I'm not sure about the Korean explanation, but it definitely predates the strategy game Starcraft, which was first released in 1998, and was at least five years earlier in beat-'em-up games such as Street Fighter II.
Searching Usenet, I found cheese strategy used on Aug 22, 1993 in alt.games.sf2 in a post called "SF2:HF(Turbo) Ken Strategy Guide".
<=-Zangief-=> He cheats a lot. You will get tough breaks every once in a
while in this fight, so bear (heh) with it. The cheese strategy is just to
use straight up and down Roundhouse kicks, or if you are in the corner, jump
back and use Roundhouse, then sweep/FB or DP when you land.
Here's the cheese strategy involves making simple, easy moves to defeat your opponent. These moves were often described as cheese moves or just cheese.
Another Street Fighter II thread of Dec 6, 1992 in rec.games.video.arcade titled "Cheese glorious Cheese!" includes cheese used a verb and a noun:
But Blanka is pretty much helpless if it is a really
good player who has decided to play this way. Cheese the livin' hell
out of them. And they're more than welcome to try to cheese back,
reason being that the above guy is right about the Blanka-Bison cheese.
A definition was given in alt.games.sf2 on Jun 18, 1992 in "Bison's Cheesepeedo":
"Cheese" is a term used to refer to anything cheap, unfair, or something
that is easy to do, does much damage, and requires no skill. For example,
some people consider the Ken fireball, fireball, dragon punch combo
to be cheese because it can be next to impossible to get out of it (by the
way, I do'nt think this combo is cheese). Of course, the magic throw and
freeze/handcuffs that two-bit Guile assholes use is BEYOND cheese.

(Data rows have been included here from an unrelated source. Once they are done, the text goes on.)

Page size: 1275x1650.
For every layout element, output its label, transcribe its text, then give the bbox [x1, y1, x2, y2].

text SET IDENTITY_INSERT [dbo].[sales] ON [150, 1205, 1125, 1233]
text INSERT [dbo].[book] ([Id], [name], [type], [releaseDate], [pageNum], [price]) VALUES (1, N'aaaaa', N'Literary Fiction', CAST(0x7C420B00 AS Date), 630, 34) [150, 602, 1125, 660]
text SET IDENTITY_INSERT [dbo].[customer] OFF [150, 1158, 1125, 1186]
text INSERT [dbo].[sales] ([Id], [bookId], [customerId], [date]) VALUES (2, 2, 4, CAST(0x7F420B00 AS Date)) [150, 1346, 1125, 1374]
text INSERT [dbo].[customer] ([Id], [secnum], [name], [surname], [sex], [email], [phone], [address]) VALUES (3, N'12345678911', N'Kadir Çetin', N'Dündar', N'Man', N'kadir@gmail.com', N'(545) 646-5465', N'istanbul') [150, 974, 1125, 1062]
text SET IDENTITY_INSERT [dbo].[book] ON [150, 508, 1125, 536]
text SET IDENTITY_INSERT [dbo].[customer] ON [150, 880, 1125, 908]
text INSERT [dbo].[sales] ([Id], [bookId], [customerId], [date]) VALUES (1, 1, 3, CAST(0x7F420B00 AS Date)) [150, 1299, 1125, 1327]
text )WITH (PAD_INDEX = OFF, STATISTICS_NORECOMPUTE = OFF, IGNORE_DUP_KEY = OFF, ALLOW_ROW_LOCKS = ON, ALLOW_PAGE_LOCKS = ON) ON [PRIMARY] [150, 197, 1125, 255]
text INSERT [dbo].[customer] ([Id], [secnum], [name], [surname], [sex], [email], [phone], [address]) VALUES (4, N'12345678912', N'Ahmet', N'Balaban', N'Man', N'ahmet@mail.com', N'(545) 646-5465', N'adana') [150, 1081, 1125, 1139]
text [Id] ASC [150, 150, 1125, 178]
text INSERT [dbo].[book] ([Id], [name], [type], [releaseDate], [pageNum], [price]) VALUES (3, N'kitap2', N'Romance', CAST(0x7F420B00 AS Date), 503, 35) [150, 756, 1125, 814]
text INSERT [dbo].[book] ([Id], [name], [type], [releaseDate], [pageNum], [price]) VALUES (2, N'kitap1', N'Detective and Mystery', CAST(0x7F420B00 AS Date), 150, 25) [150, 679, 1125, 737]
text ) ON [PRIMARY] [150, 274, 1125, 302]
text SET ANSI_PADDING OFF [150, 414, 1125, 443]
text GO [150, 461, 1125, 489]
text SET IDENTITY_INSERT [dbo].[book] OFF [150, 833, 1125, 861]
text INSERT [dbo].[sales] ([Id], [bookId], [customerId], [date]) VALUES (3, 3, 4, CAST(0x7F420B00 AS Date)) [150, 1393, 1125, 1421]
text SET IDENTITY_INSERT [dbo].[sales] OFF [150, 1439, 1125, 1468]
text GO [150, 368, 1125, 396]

The reason people called the torpedo the "Cheesepedo" (I myself call
it the pieceofsh*tpedo) is because it's a dead easy move to execute
(takes no skill at all...just yank back on stick and then forward,
hitting punch button) and does incredible damage, even when blocked.
A no-talent piece of trash playing Champion Edition could (and many
do) know nothing about the game and still beat you with the cheesepedo
by simply mowing across the screen, back and forth.
Capcom had no brain when they put this stupid, f**king move inthe
game. M.Bison "experts" are a bunch of asswipes with no talent.
Nuff said.
Cheese move dates back to at least Apr 6, 1992 in "SF2 TCE Match Ups" in rec.games.video.arcade:
Bison
jumping roundhouse, jab, fierce flame torpedo
neckkick, jab, sonic boom with roundhouse
VERY CHEESE MOVE: strong flame and throw
The very earliest mention I found of this cheese in any form (although I expect there will be earlier ones) was in "SFII (SFI)", posted to rec.games.video.arcade on Jan 27, 1992:
You couldn't choose your character; if you played
on the left, you were Ryu, and if you played on the right, you were Ken. Their
abilities were exactly matched, but not as extensive as in SFII... The two-player version was extremely fierce, though, because the game had absolutely no
cheese.
Finally, a July 1994 rec.games.video.arcade thread debates "To cheese or not to cheese" and an October 1993 alt.games.sf2 thread discusses the (regional) differences between ticking, cheesing, cheating and cheaping. Perhaps cheese comes from a combination of "cheap" (as in a cheap move), "cheat" and "easy".